Although I never handed out any alms to her and cannot say why I did not, I felt uncomfortable each morning and evening that I passed her. The last day I was in Moscow, I was making my final trip back to where I was staying with friends and realized that I had forgotten to change my leftover per diem rubles to dollars. My friends would not be able to do that for me; they did not have dollars -- it was still too early in post-Soviet history for dollars to have appeared in the households of everyday people and too early for the appearance of those exchanges that now appear on every street corner in large cities like Moscow. Further, I was leaving at pre-dawn hours, long before the airport exchange would open, and once I got back to the USA, the money was useless. Rubles are not tied to the gold standard and hence cannot be converted into other currency outside Russia. Moreover, I had more than the amount that visitors were allowed to take out of the country so the money would have been confiscated by Russian customs with the chance of getting in trouble.

Just then, I came across the lady and girl. It was before the great evening hordes would sweep through the tunnels and carry anyone standing still past their preferred stopping points, and so I had a chance to meet these two. I squatted beside the lady and asked her why she was on the street. She told me a little of her story, much of which I have forgotten. It rang true: an abusive alcoholic husband without a job (being on the street was safer than being at home and certainly she did not want to leave her child at home with him when he was drunk) and the vicious cycle of not having money to obtain care for her child (child care had not been a problem in the Soviet days of ever-present yasli, or children's centers) and having a child with her getting in the way of getting a job, plus a depressed and changing economy where many of the traditional jobs were no longer viable. And, of course, there was that problem with lack of knowledge (how to survive in a more capitalistic manner, how to be independent, how to problem-solve) that comes with mother's milk in the USA and had not been required before the raspad in Russia.

In an instant, this mother became for me an archetype. Anyone could have been she, given a similar unfortunate set of circumstances. In fact, there were times that, except for God tossing me some contemporary manna in the most critical moment (only God knows why because while I desperately needed it, I did not particularly deserve it), I could have been she. Talking to her, I realized that I knew how to handle my per diem money. While I could have used those dollars at home for any number of things, they were, in reality, "spare" rubles that I should have spent for per diem but had not needed because friends had seen to it that I was well fed and had a bed to sleep in (although I did share it with the daughter in the family, Russian apartments being miniscule by American standards).
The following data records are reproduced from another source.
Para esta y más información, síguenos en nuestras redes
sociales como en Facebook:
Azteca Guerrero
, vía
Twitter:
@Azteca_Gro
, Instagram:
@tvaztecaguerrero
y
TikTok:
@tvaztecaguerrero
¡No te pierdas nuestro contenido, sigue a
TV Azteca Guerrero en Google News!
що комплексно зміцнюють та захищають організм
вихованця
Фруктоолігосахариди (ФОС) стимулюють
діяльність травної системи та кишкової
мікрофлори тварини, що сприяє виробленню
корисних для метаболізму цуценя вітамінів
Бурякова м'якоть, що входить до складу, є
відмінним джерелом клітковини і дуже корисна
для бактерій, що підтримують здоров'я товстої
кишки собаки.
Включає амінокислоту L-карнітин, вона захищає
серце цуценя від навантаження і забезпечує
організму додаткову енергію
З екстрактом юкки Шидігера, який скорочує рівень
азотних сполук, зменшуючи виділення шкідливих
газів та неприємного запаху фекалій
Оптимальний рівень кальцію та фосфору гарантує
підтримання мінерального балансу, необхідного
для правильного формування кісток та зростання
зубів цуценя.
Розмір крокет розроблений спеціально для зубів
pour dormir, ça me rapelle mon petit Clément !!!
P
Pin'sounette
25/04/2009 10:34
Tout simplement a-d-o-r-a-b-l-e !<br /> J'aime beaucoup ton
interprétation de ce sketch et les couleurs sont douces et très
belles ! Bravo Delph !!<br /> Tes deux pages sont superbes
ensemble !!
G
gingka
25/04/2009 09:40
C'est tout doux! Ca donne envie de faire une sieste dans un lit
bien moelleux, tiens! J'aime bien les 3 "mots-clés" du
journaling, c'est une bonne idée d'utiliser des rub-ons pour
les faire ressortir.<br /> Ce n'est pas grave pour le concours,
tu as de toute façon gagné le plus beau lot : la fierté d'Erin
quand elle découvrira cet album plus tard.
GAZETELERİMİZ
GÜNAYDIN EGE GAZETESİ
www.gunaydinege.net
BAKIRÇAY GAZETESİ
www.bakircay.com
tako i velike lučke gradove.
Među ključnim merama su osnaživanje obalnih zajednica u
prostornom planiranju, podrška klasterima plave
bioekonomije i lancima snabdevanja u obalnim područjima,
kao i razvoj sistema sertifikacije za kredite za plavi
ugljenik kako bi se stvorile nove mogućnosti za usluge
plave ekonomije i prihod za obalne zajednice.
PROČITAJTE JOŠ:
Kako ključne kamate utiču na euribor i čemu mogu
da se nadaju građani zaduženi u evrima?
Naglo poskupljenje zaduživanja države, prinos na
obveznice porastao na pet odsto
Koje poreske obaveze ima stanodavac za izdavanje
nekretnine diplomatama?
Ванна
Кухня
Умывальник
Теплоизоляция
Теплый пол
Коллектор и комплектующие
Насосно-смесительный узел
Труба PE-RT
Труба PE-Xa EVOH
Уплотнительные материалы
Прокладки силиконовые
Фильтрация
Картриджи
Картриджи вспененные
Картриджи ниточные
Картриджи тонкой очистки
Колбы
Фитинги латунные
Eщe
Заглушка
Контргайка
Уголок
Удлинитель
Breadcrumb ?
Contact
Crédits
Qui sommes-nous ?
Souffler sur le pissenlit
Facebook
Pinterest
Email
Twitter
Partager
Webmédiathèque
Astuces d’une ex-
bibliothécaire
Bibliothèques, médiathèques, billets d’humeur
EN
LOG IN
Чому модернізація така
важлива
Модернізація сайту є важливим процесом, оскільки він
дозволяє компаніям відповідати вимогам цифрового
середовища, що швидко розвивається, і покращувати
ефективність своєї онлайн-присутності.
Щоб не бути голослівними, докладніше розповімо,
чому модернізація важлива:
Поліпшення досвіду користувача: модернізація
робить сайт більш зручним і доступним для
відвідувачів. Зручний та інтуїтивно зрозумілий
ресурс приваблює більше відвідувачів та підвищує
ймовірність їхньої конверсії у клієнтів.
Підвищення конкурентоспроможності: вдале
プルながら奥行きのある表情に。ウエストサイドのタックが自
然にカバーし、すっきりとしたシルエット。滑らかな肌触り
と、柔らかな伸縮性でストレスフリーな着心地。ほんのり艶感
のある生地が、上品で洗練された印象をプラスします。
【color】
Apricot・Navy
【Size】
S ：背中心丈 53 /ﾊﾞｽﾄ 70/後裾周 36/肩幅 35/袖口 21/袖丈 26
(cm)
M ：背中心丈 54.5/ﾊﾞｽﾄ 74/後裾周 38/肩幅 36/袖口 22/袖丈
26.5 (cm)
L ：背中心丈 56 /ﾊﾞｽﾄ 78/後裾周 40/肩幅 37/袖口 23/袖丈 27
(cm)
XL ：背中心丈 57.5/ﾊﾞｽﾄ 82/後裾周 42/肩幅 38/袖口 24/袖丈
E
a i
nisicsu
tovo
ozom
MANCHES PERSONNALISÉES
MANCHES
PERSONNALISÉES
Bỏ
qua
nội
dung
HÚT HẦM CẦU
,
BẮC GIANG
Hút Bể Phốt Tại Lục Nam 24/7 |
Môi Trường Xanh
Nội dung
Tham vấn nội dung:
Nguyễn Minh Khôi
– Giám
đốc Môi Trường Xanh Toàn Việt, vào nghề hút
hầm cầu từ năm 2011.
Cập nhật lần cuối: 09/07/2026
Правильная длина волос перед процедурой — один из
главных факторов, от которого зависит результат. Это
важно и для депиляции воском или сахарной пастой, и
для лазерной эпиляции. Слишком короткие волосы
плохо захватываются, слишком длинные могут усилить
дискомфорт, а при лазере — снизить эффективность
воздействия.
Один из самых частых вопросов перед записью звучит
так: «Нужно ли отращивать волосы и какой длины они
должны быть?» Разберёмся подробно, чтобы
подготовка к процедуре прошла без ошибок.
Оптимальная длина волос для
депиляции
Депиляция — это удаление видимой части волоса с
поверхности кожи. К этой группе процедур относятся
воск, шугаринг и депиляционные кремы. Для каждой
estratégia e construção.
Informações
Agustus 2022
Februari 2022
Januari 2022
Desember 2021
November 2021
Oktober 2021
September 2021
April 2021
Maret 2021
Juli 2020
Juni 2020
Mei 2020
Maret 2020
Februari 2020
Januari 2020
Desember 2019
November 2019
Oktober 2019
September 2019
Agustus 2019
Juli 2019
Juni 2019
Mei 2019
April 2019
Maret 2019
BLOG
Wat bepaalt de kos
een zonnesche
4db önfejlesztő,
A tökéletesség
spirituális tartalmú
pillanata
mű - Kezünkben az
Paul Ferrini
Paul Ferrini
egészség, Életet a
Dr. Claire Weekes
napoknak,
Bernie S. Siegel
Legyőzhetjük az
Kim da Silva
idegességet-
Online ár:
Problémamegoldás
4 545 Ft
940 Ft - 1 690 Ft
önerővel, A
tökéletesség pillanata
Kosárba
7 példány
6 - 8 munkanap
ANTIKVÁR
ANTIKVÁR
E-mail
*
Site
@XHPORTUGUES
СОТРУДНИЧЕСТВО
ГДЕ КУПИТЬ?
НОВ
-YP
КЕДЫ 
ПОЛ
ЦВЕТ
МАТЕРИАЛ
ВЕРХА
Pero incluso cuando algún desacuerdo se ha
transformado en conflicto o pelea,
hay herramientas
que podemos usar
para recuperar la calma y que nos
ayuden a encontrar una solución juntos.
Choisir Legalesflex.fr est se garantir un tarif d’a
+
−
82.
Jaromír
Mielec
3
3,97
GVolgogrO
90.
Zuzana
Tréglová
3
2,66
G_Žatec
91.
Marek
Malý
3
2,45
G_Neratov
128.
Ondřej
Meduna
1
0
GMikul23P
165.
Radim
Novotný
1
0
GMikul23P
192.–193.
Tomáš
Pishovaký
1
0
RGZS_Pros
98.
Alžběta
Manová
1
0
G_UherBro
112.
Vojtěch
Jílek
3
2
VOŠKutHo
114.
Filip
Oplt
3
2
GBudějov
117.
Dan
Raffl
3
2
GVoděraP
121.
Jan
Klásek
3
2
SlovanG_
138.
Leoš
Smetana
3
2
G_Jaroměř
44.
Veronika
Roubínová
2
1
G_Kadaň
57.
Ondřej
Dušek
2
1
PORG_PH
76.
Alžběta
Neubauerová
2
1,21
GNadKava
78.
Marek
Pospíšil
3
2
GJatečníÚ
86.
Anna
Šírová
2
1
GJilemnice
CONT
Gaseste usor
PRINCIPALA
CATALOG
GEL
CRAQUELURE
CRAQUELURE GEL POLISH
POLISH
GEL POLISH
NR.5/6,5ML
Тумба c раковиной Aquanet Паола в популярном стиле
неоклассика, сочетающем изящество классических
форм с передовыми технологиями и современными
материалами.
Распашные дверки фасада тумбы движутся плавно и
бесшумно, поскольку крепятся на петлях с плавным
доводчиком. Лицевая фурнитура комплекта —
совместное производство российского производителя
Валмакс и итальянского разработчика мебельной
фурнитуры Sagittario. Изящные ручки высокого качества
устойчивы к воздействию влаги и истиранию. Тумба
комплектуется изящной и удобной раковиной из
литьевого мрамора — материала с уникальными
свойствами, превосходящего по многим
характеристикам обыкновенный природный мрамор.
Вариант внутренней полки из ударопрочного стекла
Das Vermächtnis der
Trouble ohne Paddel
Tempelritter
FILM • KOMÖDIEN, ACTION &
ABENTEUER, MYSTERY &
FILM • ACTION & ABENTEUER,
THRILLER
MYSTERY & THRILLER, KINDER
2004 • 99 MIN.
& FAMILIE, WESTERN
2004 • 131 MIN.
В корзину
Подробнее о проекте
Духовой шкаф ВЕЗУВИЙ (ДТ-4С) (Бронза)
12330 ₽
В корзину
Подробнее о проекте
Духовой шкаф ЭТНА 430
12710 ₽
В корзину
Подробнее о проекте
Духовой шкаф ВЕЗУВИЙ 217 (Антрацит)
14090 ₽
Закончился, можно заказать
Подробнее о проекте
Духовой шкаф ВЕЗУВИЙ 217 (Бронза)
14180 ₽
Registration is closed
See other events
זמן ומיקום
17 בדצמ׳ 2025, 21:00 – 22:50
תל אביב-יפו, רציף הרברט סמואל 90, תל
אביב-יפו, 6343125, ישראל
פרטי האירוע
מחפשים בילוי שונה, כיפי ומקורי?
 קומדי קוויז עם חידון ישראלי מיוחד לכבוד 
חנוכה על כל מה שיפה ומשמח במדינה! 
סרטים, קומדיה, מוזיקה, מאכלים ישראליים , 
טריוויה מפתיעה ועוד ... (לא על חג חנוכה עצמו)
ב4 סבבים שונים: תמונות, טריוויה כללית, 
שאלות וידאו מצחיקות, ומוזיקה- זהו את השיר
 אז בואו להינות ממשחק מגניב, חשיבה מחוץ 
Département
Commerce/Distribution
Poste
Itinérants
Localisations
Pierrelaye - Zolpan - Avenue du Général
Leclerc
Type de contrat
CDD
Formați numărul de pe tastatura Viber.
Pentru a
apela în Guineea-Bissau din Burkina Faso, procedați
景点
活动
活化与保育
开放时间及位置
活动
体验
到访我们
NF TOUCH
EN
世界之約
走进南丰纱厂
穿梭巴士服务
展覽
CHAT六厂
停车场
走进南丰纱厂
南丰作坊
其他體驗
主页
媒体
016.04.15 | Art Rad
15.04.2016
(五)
I explained my dilemma in converting rubles to dollars to the lady and asked her if she would take them for her child. Giving her that many rubles straight out could have been quite embarrassing even for a panhandler, but for her child, nothing would have been embarrassing. The amount of money would either keep her off the streets for a couple of months or provide her with the means to look for work; I hoped she would choose the latter but have no way of knowing how things turned out. The thought that she would not simply be benefitting herself but would also be helping out a foreigner (whom Russians feel committed to help) let her maintain a sense of self-respect. I suppose the self-respect of a panhandler should not have been important to me, and actually the self-respect of a stranger would not have been. However, thanks to our short conversation, I had now met this woman. She was no longer a stranger. She mumbled something about God bringing us together for mutual help, but at the time I was an atheist and did not understand what she meant. I do now.